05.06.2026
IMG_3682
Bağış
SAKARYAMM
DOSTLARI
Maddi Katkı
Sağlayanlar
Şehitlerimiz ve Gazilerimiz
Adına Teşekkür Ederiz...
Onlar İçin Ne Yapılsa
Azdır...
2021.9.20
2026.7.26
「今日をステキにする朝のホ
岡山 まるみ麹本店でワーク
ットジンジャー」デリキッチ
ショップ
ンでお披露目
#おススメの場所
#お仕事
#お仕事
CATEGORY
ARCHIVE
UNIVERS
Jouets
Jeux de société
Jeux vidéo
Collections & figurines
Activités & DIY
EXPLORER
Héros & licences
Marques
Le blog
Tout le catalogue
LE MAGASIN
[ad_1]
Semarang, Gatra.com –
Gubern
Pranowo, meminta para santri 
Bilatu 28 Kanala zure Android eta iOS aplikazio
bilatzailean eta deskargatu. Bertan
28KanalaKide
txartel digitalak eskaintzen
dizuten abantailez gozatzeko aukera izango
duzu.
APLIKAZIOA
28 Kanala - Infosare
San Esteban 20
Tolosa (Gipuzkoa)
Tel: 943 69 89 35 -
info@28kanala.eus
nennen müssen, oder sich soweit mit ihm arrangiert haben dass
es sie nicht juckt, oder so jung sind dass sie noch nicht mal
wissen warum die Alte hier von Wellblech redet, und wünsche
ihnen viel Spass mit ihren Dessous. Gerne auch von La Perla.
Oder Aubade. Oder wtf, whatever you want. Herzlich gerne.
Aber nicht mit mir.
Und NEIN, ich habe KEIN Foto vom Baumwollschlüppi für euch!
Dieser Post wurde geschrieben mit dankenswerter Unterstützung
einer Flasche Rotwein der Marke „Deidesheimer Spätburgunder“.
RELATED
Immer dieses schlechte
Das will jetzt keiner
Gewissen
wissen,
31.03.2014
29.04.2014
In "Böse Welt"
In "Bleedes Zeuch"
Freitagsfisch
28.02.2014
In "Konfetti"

+--

* _How to complete this task_
Convert every line of text in all the rows above into a Markdown table with two columns, No. and Line. Number the lines in order and leave out any blank ones.

* _Reply_
| No. | Line |
|---|---|
| 1 | 05.06.2026 |
| 2 | IMG_3682 |
| 3 | Bağış |
| 4 | SAKARYAMM |
| 5 | DOSTLARI |
| 6 | Maddi Katkı |
| 7 | Sağlayanlar |
| 8 | Şehitlerimiz ve Gazilerimiz |
| 9 | Adına Teşekkür Ederiz... |
| 10 | Onlar İçin Ne Yapılsa |
| 11 | Azdır... |
| 12 | 2021.9.20 |
| 13 | 2026.7.26 |
| 14 | 「今日をステキにする朝のホ |
| 15 | 岡山 まるみ麹本店でワーク |
| 16 | ットジンジャー」デリキッチ |
| 17 | ショップ |
| 18 | ンでお披露目 |
| 19 | #おススメの場所 |
| 20 | #お仕事 |
| 21 | #お仕事 |
| 22 | CATEGORY |
| 23 | ARCHIVE |
| 24 | UNIVERS |
| 25 | Jouets |
| 26 | Jeux de société |
| 27 | Jeux vidéo |
| 28 | Collections & figurines |
| 29 | Activités & DIY |
| 30 | EXPLORER |
| 31 | Héros & licences |
| 32 | Marques |
| 33 | Le blog |
| 34 | Tout le catalogue |
| 35 | LE MAGASIN |
| 36 | [ad_1] |
| 37 | Semarang, Gatra.com – |
| 38 | Gubern |
| 39 | Pranowo, meminta para santri  |
| 40 | Bilatu 28 Kanala zure Android eta iOS aplikazio |
| 41 | bilatzailean eta deskargatu. Bertan |
| 42 | 28KanalaKide |
| 43 | txartel digitalak eskaintzen |
| 44 | dizuten abantailez gozatzeko aukera izango |
| 45 | duzu. |
| 46 | APLIKAZIOA |
| 47 | 28 Kanala - Infosare |
| 48 | San Esteban 20 |
| 49 | Tolosa (Gipuzkoa) |
| 50 | Tel: 943 69 89 35 - |
| 51 | info@28kanala.eus |
| 52 | nennen müssen, oder sich soweit mit ihm arrangiert haben dass |
| 53 | es sie nicht juckt, oder so jung sind dass sie noch nicht mal |
| 54 | wissen warum die Alte hier von Wellblech redet, und wünsche |
| 55 | ihnen viel Spass mit ihren Dessous. Gerne auch von La Perla. |
| 56 | Oder Aubade. Oder wtf, whatever you want. Herzlich gerne. |
| 57 | Aber nicht mit mir. |
| 58 | Und NEIN, ich habe KEIN Foto vom Baumwollschlüppi für euch! |
| 59 | Dieser Post wurde geschrieben mit dankenswerter Unterstützung |
| 60 | einer Flasche Rotwein der Marke „Deidesheimer Spätburgunder“. |
| 61 | RELATED |
| 62 | Immer dieses schlechte |
| 63 | Das will jetzt keiner |
| 64 | Gewissen |
| 65 | wissen, |
| 66 | 31.03.2014 |
| 67 | 29.04.2014 |
| 68 | In "Böse Welt" |
| 69 | In "Bleedes Zeuch" |
| 70 | Freitagsfisch |
| 71 | 28.02.2014 |
| 72 | In "Konfetti" |